A mineira Diolinda entrou para o MST em 1985, quando participou, aos 15 anos e ao lado da mãe, Diomara Maria Rosa, 68, da primeira ocupação de uma fazenda, no Espírito Santo. Saiu de casa para juntar-se definitivamente ao movimento depois de levar uma surra de um irmão, que queria proibi-la de atuar no MST.
Desde então, Diolinda foi presa quatro vezes, acusada de formação de quadrilha e invasão de propriedade.
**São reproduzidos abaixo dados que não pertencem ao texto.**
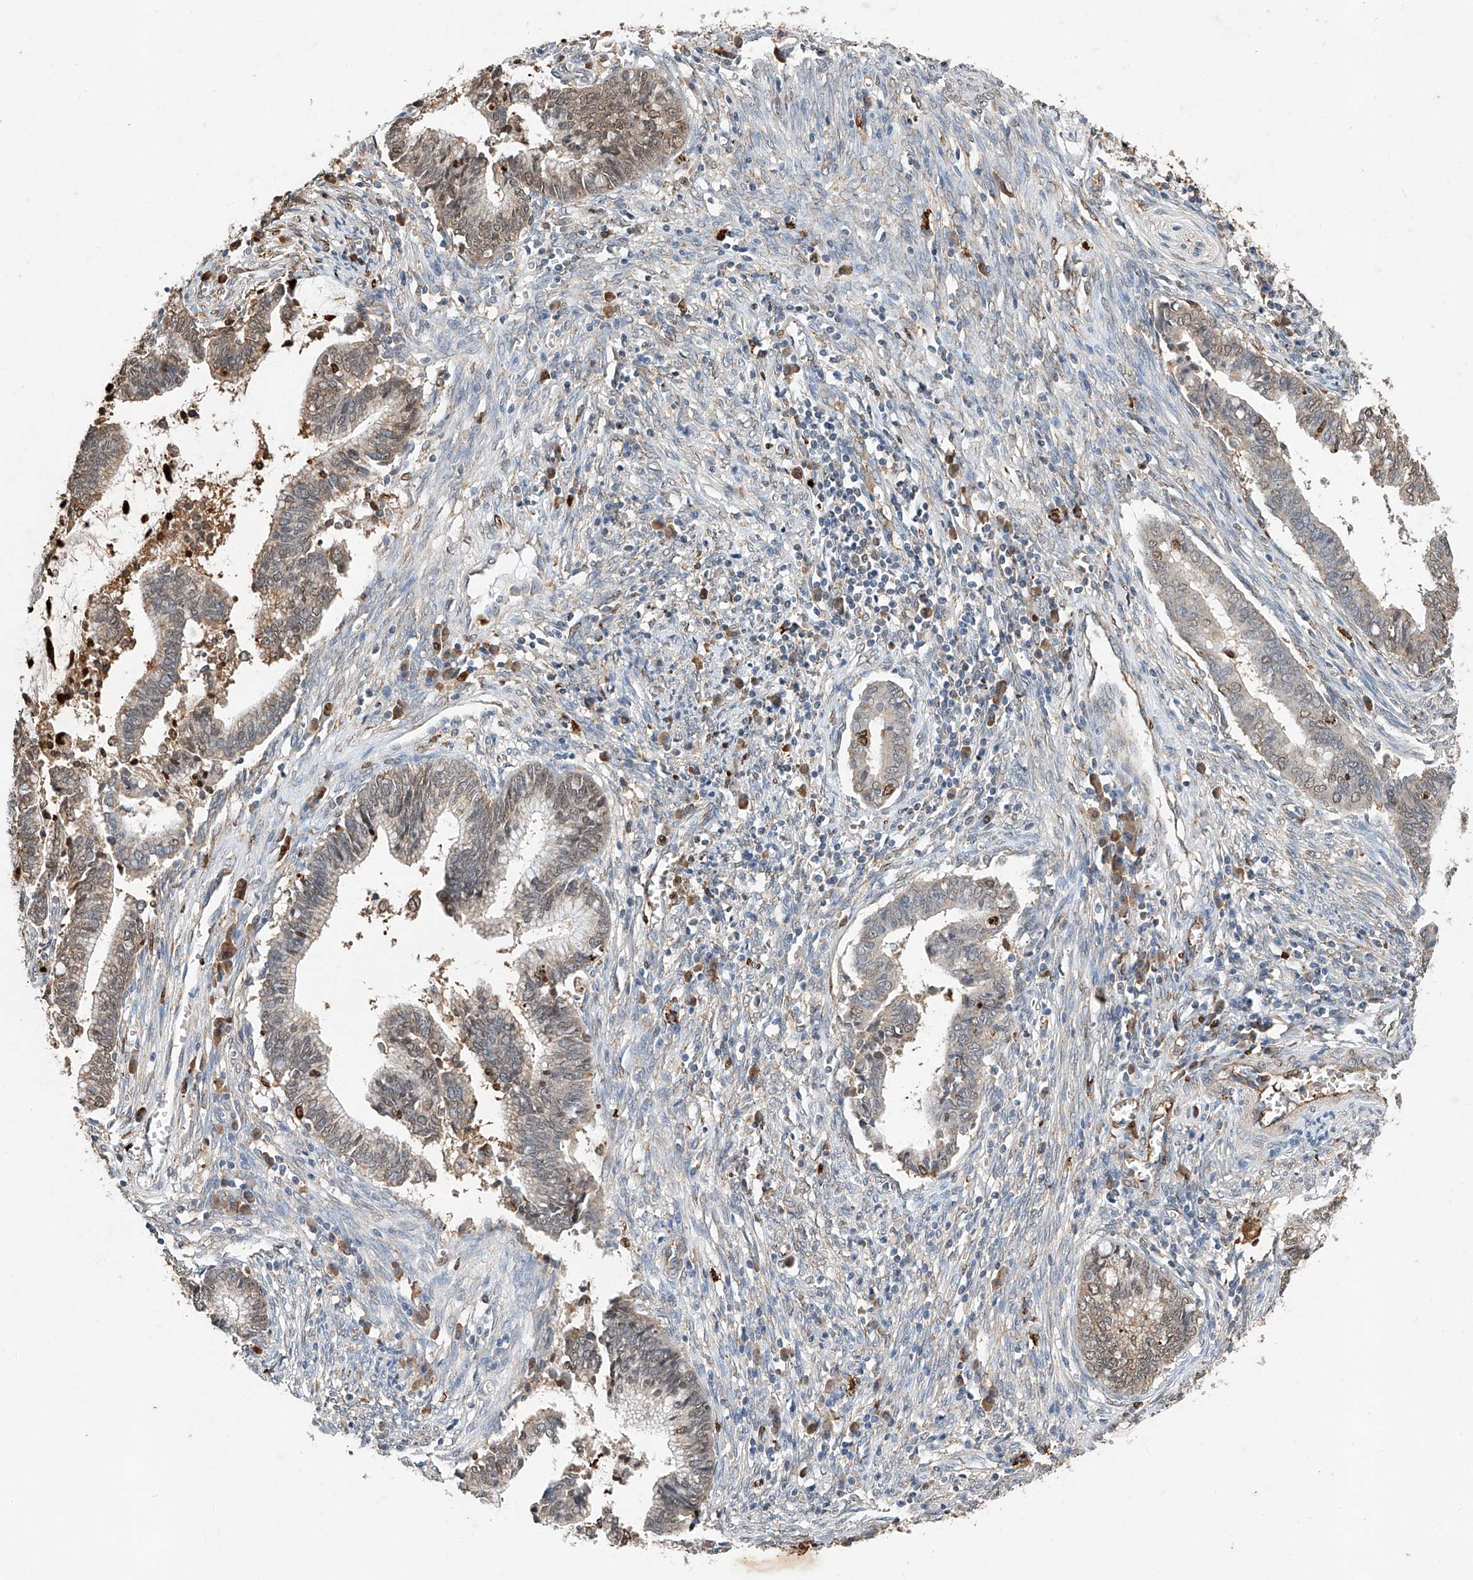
{"staining": {"intensity": "moderate", "quantity": "25%-75%", "location": "cytoplasmic/membranous,nuclear"}, "tissue": "cervical cancer", "cell_type": "Tumor cells", "image_type": "cancer", "snomed": [{"axis": "morphology", "description": "Adenocarcinoma, NOS"}, {"axis": "topography", "description": "Cervix"}], "caption": "A medium amount of moderate cytoplasmic/membranous and nuclear expression is identified in approximately 25%-75% of tumor cells in adenocarcinoma (cervical) tissue.", "gene": "CTDP1", "patient": {"sex": "female", "age": 44}}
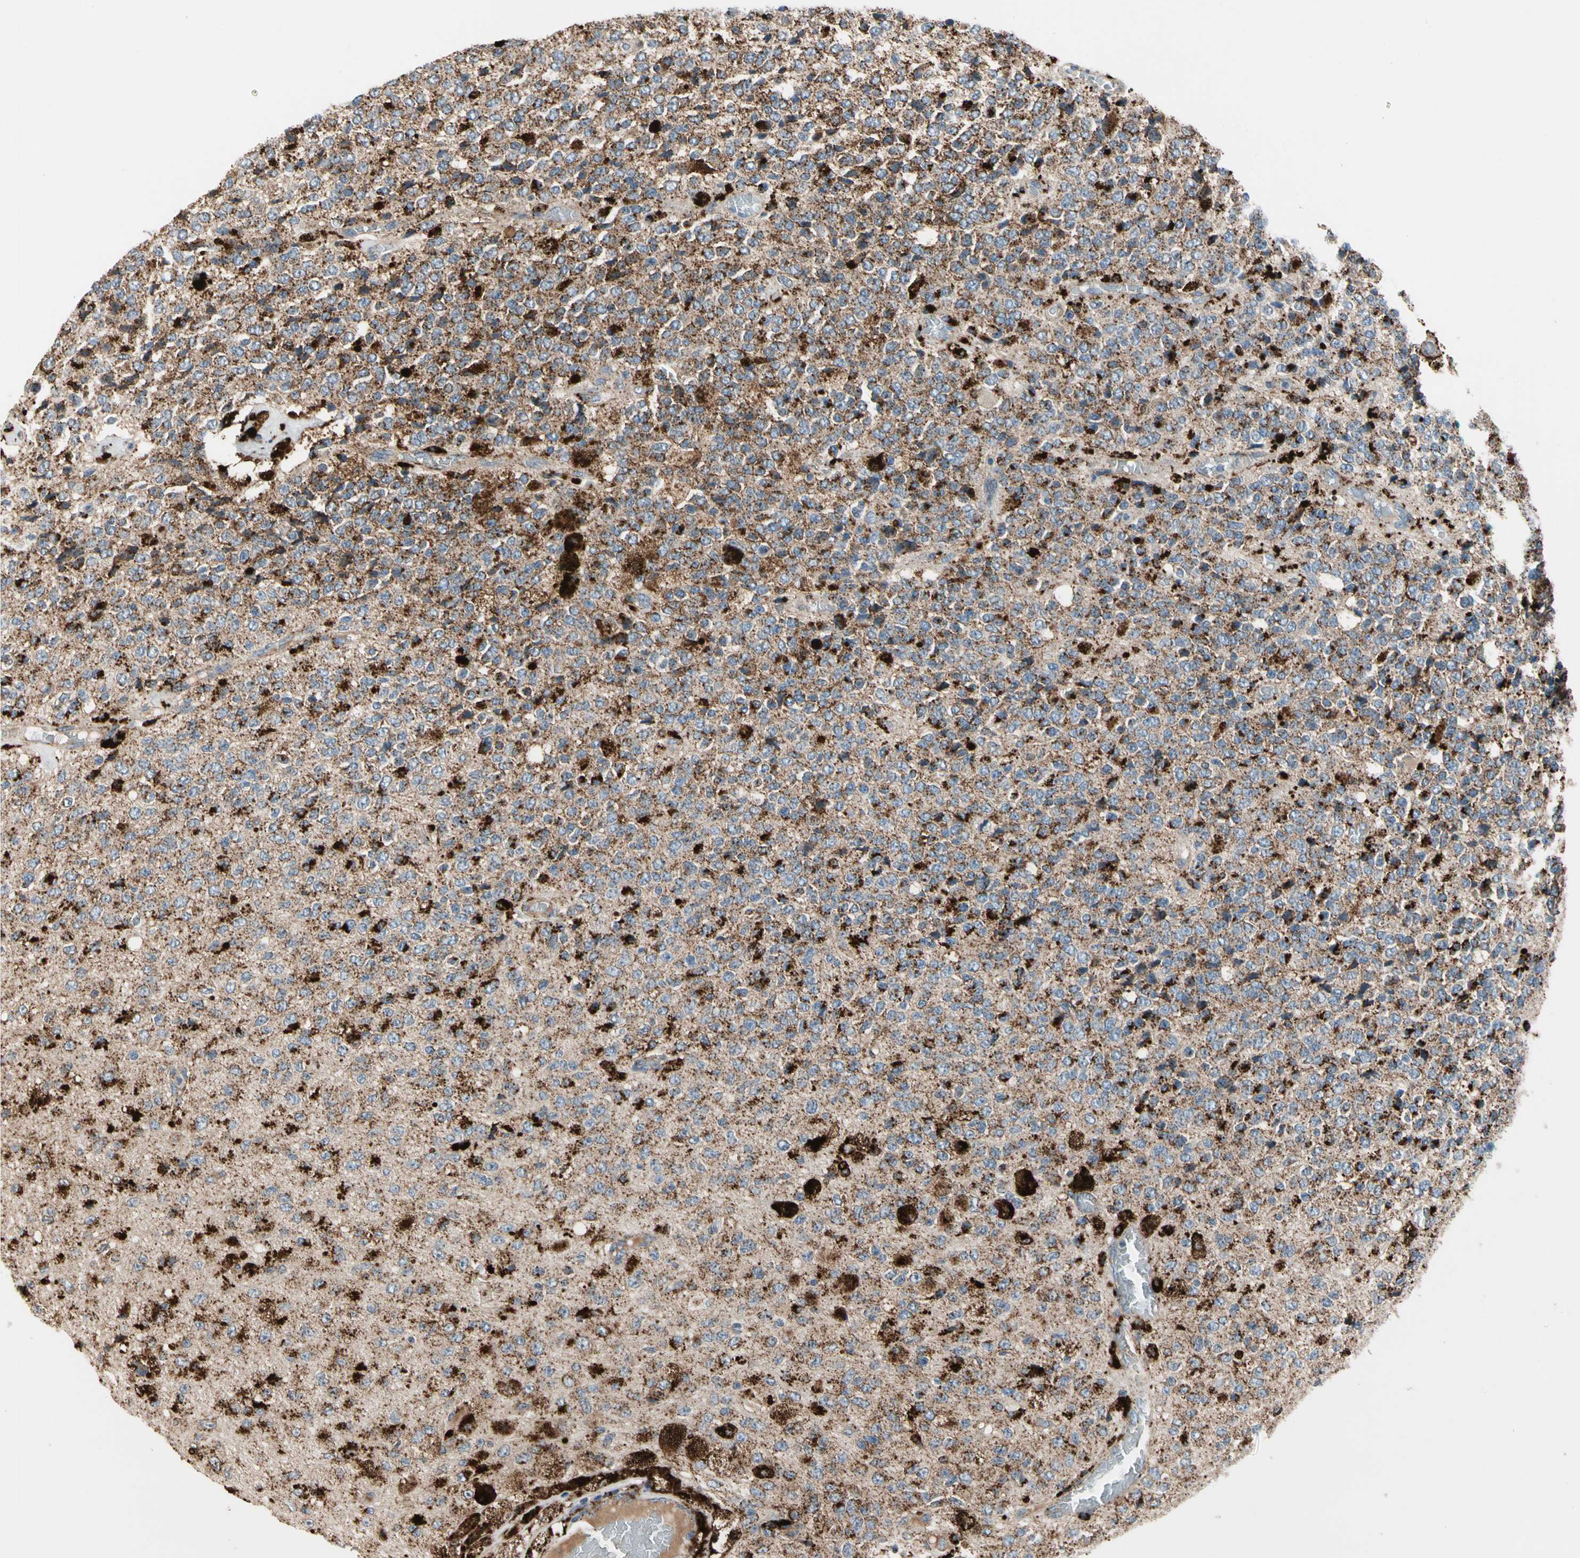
{"staining": {"intensity": "strong", "quantity": ">75%", "location": "cytoplasmic/membranous"}, "tissue": "glioma", "cell_type": "Tumor cells", "image_type": "cancer", "snomed": [{"axis": "morphology", "description": "Glioma, malignant, High grade"}, {"axis": "topography", "description": "pancreas cauda"}], "caption": "Glioma tissue exhibits strong cytoplasmic/membranous expression in approximately >75% of tumor cells", "gene": "GM2A", "patient": {"sex": "male", "age": 60}}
Da última vez, em janeiro de 1996, ficou quase dois meses separada do filho João Paulo, 3.
No fim dos anos 80, Diolinda, que tem formação técnica (em agricultura) de primeiro grau, morou três meses em cooperativas agrícolas de Cuba, também a convite do governo cubano.
A Folha acompanhou com exclusividade a visita de Elizabeth Teixeira -que veio especialmente convidada de João Pessoa, onde mora- ao Pontal do Paranapanema e o encontro histórico entre essas duas mulheres de gerações diferentes, mas de trajetória similar, musas involuntárias, de rosto firme e bonito, cujo destino se confunde com o que elas chamam de ``a luta''.
Muitas vezes privadas do que têm de mais precioso -a liberdade, os filhos, os maridos, a vaidade feminina-, elas nem por isso deixam de se esquecer de si mesmas para reiterar seu compromisso com esse destino de margaridas.
Margarida Maria Alves, presidente do sindicato dos trabalhadores rurais de Alagoa Grande (PB), que combatia o trabalho desumano dos cortadores de cana da região, foi assassinada em 1983 e transformou-se em símbolo da luta das mulheres sem-terra.